Enhancing speech intelligibility
Using knowledge about acoustic cues: Approaches which enhance before contamination can be divided into those which perform automatic enhancement based on more gross physical characteristics of the signal, and those which precisely target and enhance the acoustic cues known to encode phonetic contrasts. We have used the latter approach and have chosen to locate and enhance regions containing acoustic cues to phonetic contrasts in consonants.
Identifying the acoustic cues: Inspiration for how to identify the cues to enhance comes from several sources: research on how speakers change their speech when communicating in background noise shows systematic changes in how they encode phonetic contrasts when in competing noise. In stops, for example, stop gaps are longer, formant transitions longer, and bursts more salient. Mimicking such effects could be hypothesised to improve the intelligibility of a speech signal.
Automatic enhancement of acoustic cues: In our early work, the regions in the speech signal to be enhanced were manually labelled using set criteria. This process is very labour-intensive especially if a large corpus is required (e.g. for auditory training). In our second project, we developed a process to automatically identify potential enhancement regions. UCL Enhance software allows a user to automatically enhance speech materials using our phonetically-motivated cue-enhancement approach or standard techniques (amplitude compression, spectral substraction). This software is freely available from our project website.
Our experimental findings: In our first EPSRC-funded project, we took VCV and semantically unpredictable sentence (SUS) materials produced by a male adult speaker and annotated acoustic cues in information-rich regions of the signals. These regions comprised the formant transitions at the formation and release of the constriction/occlusion, and the cues at release of or during the constriction/occlusion (friction, nasal murmur, burst and aspiration). Formant transition cues were amplified to counteract the reduction in amplitude near the constriction, the weakest voicing cycles being given the most amplification. Occlusion/constriction cues were also amplified to increase their salience. When stimuli manipulated in this way were combined with speech-shaped noise at 0dB SNR and presented to normally-hearing listeners, these manipulations produced improvements in consonant intelligibility of an average of 5% for sentence material, and 10% for VCV material.
Does enhancement work for all speakers?: We have extended this experimental work to investigate the effect of speaker by measuring the effect of enhancement on VCV stimuli produced by two male and two female speakers without phonetic traning. All showed the benefits of enhancement, and the lower the initial intelligibility of the speaker, the greater the improvement produced by enhancement.

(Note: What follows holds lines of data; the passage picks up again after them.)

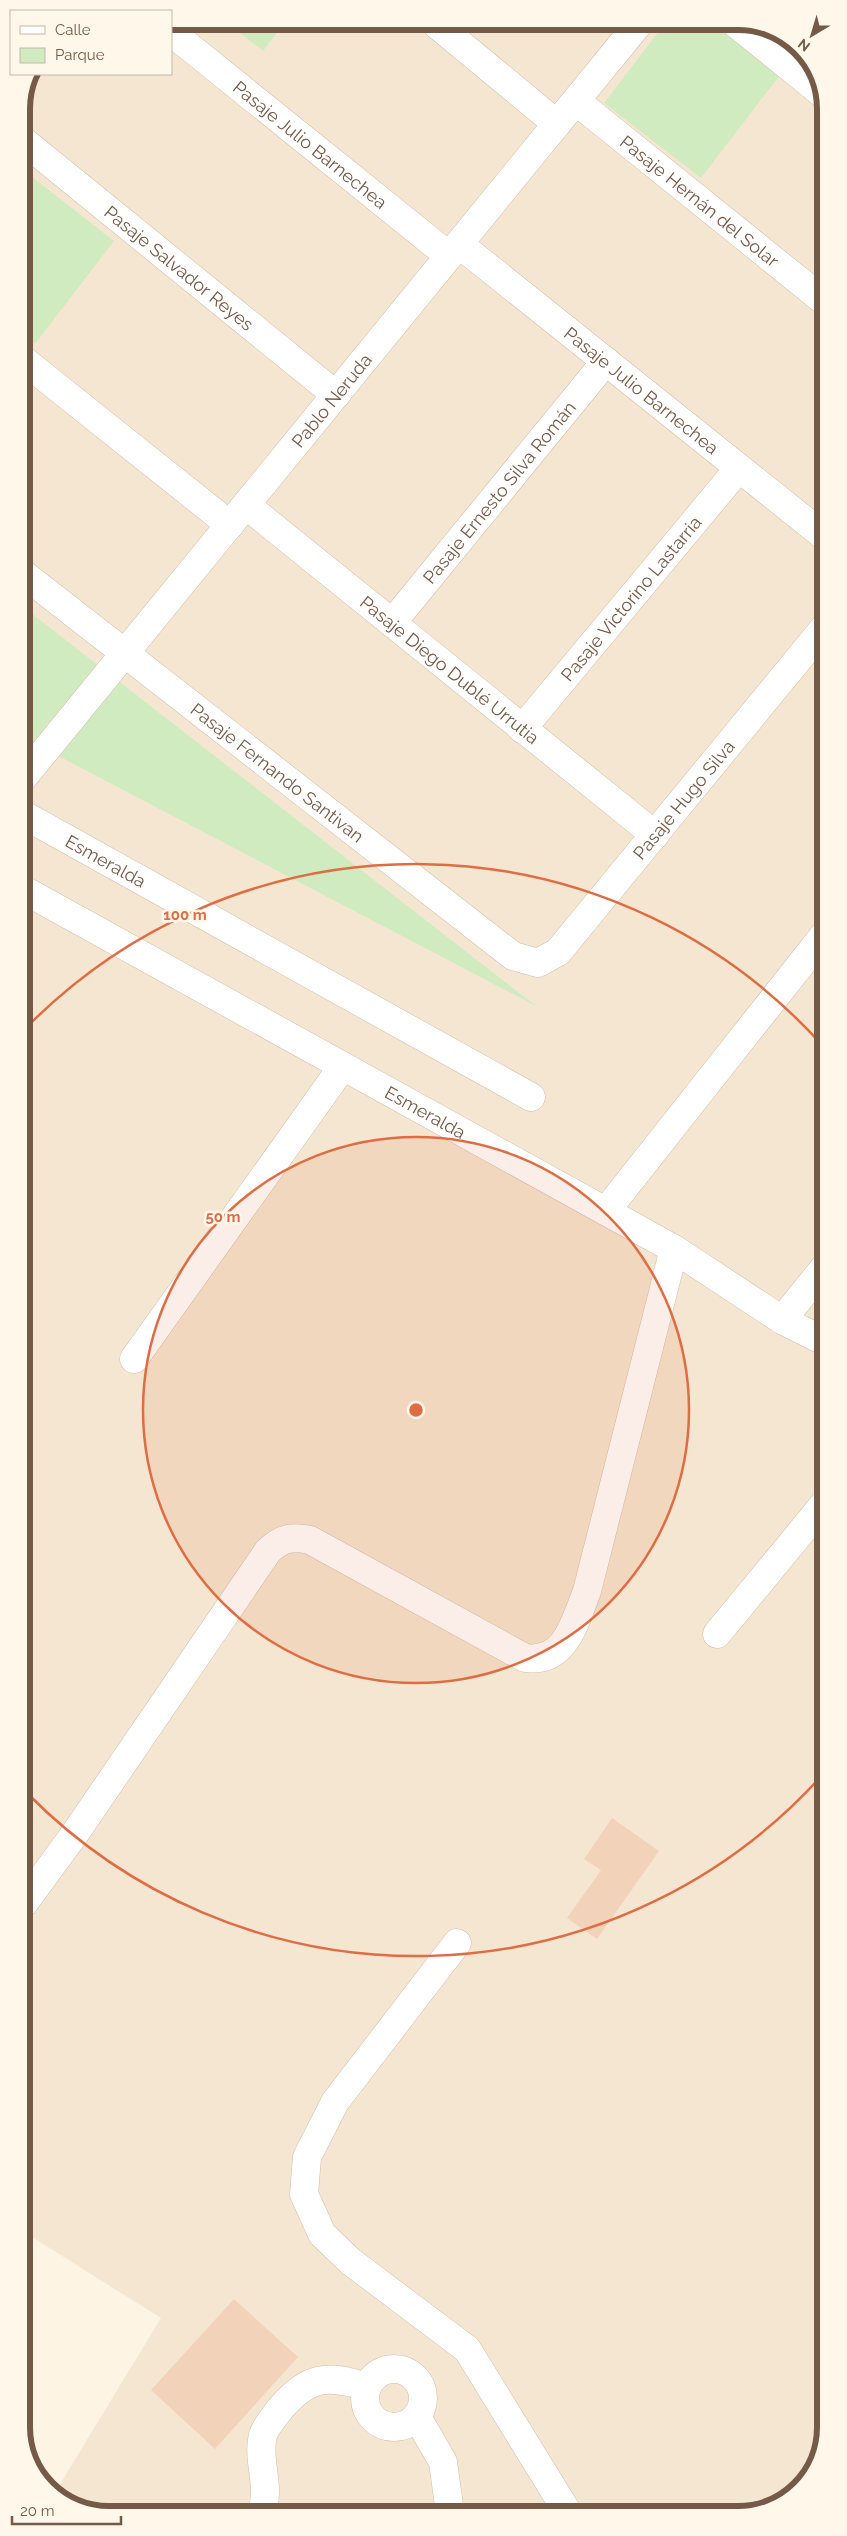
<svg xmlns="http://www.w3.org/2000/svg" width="847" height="2536" font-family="Raleway,sans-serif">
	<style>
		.residential { fill: #f5e6d1 }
		.green { fill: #d1ebc1 }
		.building { fill: #f3d2ba }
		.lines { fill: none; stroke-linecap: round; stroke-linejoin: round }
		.minor-casing { stroke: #d1beac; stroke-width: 29 }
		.minor { stroke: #fff; stroke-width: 28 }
		.ring { fill: none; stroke: #e06c44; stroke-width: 2.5 }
		.labels { text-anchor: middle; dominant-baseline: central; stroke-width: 5; stroke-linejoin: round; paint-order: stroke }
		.street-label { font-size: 18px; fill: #765a48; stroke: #fff7ea }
		.rim { fill: none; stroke: #765a48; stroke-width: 6 }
		.centre { fill: #e06c44; stroke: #fff7ea; stroke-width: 2.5 }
		.ring-label { font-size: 15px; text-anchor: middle; font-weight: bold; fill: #e06c44; stroke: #fff7ea; stroke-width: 5; stroke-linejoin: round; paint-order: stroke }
	</style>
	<rect width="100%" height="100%" fill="#fdf4e3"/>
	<path class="residential" d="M744 21 796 43 823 86 826 2428 808 2481 761 2512 103 2515 54 2494 161 2318 24 2232 21 103 35 74H171V27Z"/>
	<path class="green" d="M666 22H712L780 75 701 178 604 103Z
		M231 26H282L263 51Z
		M22 169 114 241 35 344 22 334Z
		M22 606 536 1006 22 737Z"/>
	<path class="building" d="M612 1818 659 1851 597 1939 567 1918 601 1870 584 1859Z
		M234 2299 298 2357 215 2449 151 2390Z"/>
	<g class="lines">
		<g class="minor-casing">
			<g id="minor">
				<path d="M734 22 823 94"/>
				<path d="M436 24 557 124"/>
				<path id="s1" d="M171 32 449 256"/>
				<path id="s2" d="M576 101 823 300"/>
				<path id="s3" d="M21 139 336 395"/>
				<path id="s4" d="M459 244 823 535"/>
				<path d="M22 359 230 525"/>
				<path id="s5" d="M246 505 655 835"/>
				<path id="s6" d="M22 573 513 956 538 963 558 952 824 628"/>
				<path id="s7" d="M392 623 606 361"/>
				<path id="s8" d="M522 729 739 468"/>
				<path id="s9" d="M22 779 640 22"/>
				<path id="s10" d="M22 814 531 1097"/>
				<path id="s11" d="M22 889 674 1249 782 1320 824 1341"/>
				<path d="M606 1211 824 935"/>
				<path d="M782 1320 824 1268"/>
				<path d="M134 1359 343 1066"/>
				<path d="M717 1634 825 1503"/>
				<path d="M24 1903 76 1832 268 1551C282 1538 292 1536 310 1540L525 1658C566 1664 575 1621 587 1591L674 1249"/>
				<path d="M457 1943 335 2102 307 2157 304 2194 322 2234 350 2261 467 2349 568 2513"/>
				<circle cx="394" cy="2398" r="29"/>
				<path d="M417 2417 443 2462 450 2513"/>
				<path d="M260 2514C273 2490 256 2461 263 2435 266 2426 274 2417 280 2409 308 2376 327 2374 367 2387"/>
			</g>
		</g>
		<use href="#minor" class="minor"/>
	</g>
	<circle cx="416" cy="1410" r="273" fill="#e06c44" fill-opacity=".12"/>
	<g class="ring">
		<circle cx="416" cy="1410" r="273"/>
		<path d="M825 1772A546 546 0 0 1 27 1793M23 1031A546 546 0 0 1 822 1045"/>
	</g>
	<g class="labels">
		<g class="street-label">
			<text stroke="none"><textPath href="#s1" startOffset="179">Pasaje Julio Barnechea</textPath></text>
			<text stroke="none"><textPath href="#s2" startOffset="159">Pasaje Hernán del Solar</textPath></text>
			<text stroke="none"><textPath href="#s3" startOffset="204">Pasaje Salvador Reyes</textPath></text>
			<text stroke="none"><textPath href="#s4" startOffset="234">Pasaje Julio Barnechea</textPath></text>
			<text stroke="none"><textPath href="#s9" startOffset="489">Pablo Neruda</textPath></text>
			<text stroke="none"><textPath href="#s7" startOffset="169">Pasaje Ernesto Silva Román</textPath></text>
			<text stroke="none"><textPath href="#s8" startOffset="170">Pasaje Victorino Lastarria</textPath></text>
			<text stroke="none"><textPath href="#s5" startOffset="262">Pasaje Diego Dublé Urrutia</textPath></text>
			<text stroke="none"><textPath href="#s6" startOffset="324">Pasaje Fernando Santivan</textPath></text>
			<text stroke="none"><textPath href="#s6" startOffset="869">Pasaje Hugo Silva</textPath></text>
			<text stroke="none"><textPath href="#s10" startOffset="96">Esmeralda</textPath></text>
			<text stroke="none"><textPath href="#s11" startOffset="461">Esmeralda</textPath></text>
		</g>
	</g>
	<path d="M0 0H847V2536H0ZM109 30H738A79 79 0 0 1 817 109V2427A79 79 0 0 1 738 2506H109A79 79 0 0 1 30 2427V109A79 79 0 0 1 109 30Z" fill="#fff7ea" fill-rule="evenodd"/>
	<path class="rim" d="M109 30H738A79 79 0 0 1 817 109V2427A79 79 0 0 1 738 2506H109A79 79 0 0 1 30 2427V109A79 79 0 0 1 109 30Z"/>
	<circle cx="416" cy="1410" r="8" class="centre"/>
	<g class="ring-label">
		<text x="185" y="920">100 m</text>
		<text x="223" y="1222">50 m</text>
	</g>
	<rect x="10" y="10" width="162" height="65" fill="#fff7ea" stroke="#c8b8a9"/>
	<rect x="20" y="26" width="25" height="8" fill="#ffffff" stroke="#c8b8a9"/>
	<text x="55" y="35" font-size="15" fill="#765a48">Calle</text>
	<rect x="20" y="48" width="25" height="15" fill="#d1ebc1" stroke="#c8b8a9"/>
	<text x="55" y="60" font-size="15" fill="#765a48">Parque</text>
	<g transform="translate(812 35) rotate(218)" stroke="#fff7ea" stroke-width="4" paint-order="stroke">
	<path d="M0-4L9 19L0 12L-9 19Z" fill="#765a48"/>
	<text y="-8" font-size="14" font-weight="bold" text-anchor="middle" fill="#765a48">N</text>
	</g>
	<path d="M12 2516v8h109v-8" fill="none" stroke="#765a48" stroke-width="2.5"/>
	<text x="20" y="2516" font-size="15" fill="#765a48" stroke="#fff7ea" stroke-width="4" paint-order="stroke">20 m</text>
</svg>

Does enhancement work for all listeners? Enhancement has been shown to improve intelligibility in noise for native and non-native listeners. The degree to which listeners benefit from enhancement does vary across listeners and a minority of listeners fail to show higher intelligibility rates for cue-enhanced speech.
What are the applications of this technique? There has been much recent interest in the use of speech enhancement for auditory training for second-language learners or for children with language or reading disorders. We have shown that cue-enhancement is successful in improving the intelligibility of consonant distinctions that are particularly difficult for second language (L2) learners, even without auditory training.